Natürlich kenne auch ich den Zustand sich von Arbeit  regelrecht erdrückt zu fühlen. Jede weitere Aufgabe erscheint dann wie das Zuviel, welches den Kollaps provoziert. Noch dazu kommt das eigene Anspruchsdenken ein perfekter Gastgeber sein zu wollen: gutes Essen aufzutischen und immer tolle Ausflüge und Erlebnisse bieten zu wollen. Das klingt alles nach viel Arbeit und ich erinnere mich daran, wie sauer auch ich war als mir mein erster Gast aus Simbabwe mehr oder weniger aufgedrückt wurde- schließlich stand ich damals  ja kurz vor meiner Examensprüfung und musste heftigst lernen.

Und doch, ich möchte diese Erfahrung nicht missen (und das Examen wurde auch bestanden). Ich denke zurück an all die vielen Erlebnisse, die ich seitdem mit Gästen aus Simbabwe machen durfte: von Ottilia habe ich gelernt Körbe zu flechten, mit Sabina habe ich fleißig über’s Nähen gefachsimpelt, dank Douglas weiß ich jetzt, dass Nutella auf Wurst geschmiert gar nicht mal so übel schmeckt und ich muss schmunzeln, wenn ich daran denke, wie Jack bei einem Spaziergang vor Schreck fast ins Gebüsch gehüpft ist, weil er den Löwen auf einem aufgehängtem Handtuch im ersten Moment für echt gehalten hat. Und auch die gerade erst vergangenen  Wochen mit Mathias haben mein Leben bunter gemacht. Es ist schön im eigenen Alltag ein Stück Welt bei sich zu Gast zu haben und auch mal den eigenen Tellerrand verlassen oder ihn sogar plötzlich mit ganz anderen Augen sehen zu können.

Ich wünsche diese Erfahrung vielen Menschen und ich schreibe diese Zeilen in der Hoffnung, auch Sie ermuntern zu können, sich auf dieses kleine Abenteuer einzulassen.
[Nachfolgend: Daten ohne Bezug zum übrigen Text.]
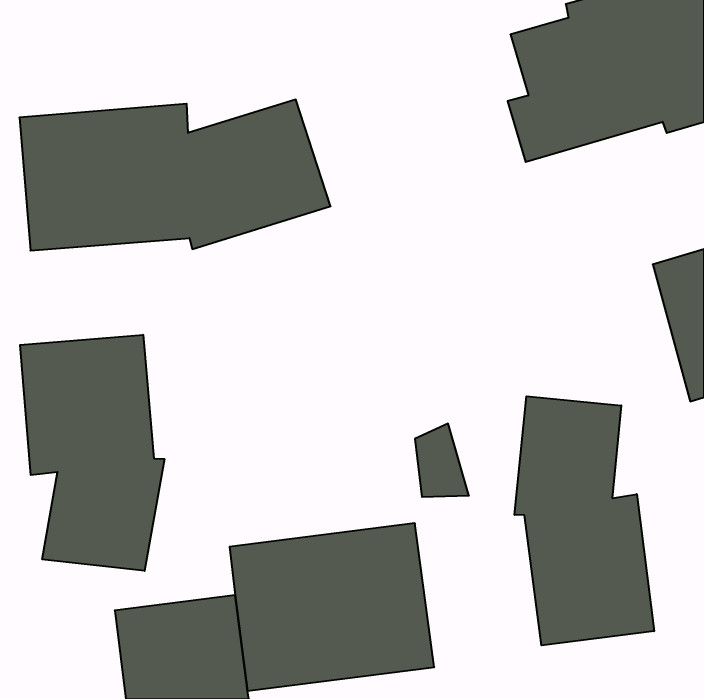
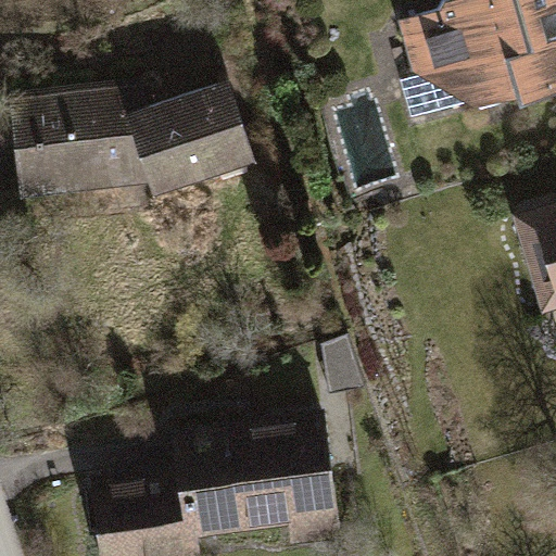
building: [20,335,164,571] -> none
building: [515,396,654,645] -> none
Um den Besuch der Gruppe aus Simbabwe im nächsten Jahr meistern zu können, benötigen wir neben finanzieller Zuwendung auch dringend Ihre Unterstützung als Quartiergeber und/oder Übersetzer (englisch/deutsch), Tagesbegleitung (stundenweise), Fahrdienst. Die Gruppe wird voraussichtlich im August 2015 für 3 Wochen in der Gemeinde sein. Da wir unseren Gästen versuchen möglichst vielfältige Eindrücke und Erfahrungen zu bieten, ist immer auch ein Quartierwechsel vorgesehen. Wenn Sie sich also in der Lage sehen und auch gerne die Erfahrung machen möchten einen weit gereisten Gast  für ca. 1 Woche  bei sich zu beherbergen oder sich in anderer Art und Weise einbringen möchten, dann melden Sie sich bitte umgehend.

Ich verspreche Ihnen, dass Ihre Mühen, die ich nicht leugnen will, in einem guten Gleichgewicht zu einer bereichernden Erfahrung stehen werden.
Wen das noch nicht überzeugt hat, den möchte ich anregen einmal die Bibel zum Thema Gastfreundschaft zu befragen (oder einfacherweise die Schlagworte ‘Gastfreundschaft’ und ‘Bibel’ in die Internetsuchmaschine einzugeben). Ich möchte an dieser Stelle antworten und mit den Worten aus Heb 13,2 enden : “Vergesst die Gastfreundschaft nicht; denn durch sie haben einige, ohne es zu ahnen, Engel beherbergt.”